── Records shown
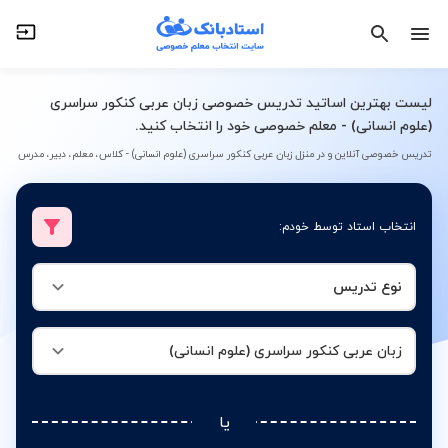
نوع تدریس
زبان عربی کنکور سراسری (علوم انسانی)
لیست بهترین اساتید تدریس خصوصی زبان عربی کنکور سراسری
(علوم انسانی) - معلم خصوصی خود را انتخاب کنید.
تدریس خصوصی آنلاین و در منزل زبان عربی کنکور سراسری (علوم انسانی) - کلاس، معلم، دبیر، مدرس
انتخاب استاد توسط خودم:
نوع تدریس
زبان عربی کنکور سراسری (علوم انسانی)
یا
────
**Work order**
Find how many lines of the entries contain "علوم". Respond with the number only.

**Response to the exercise**
4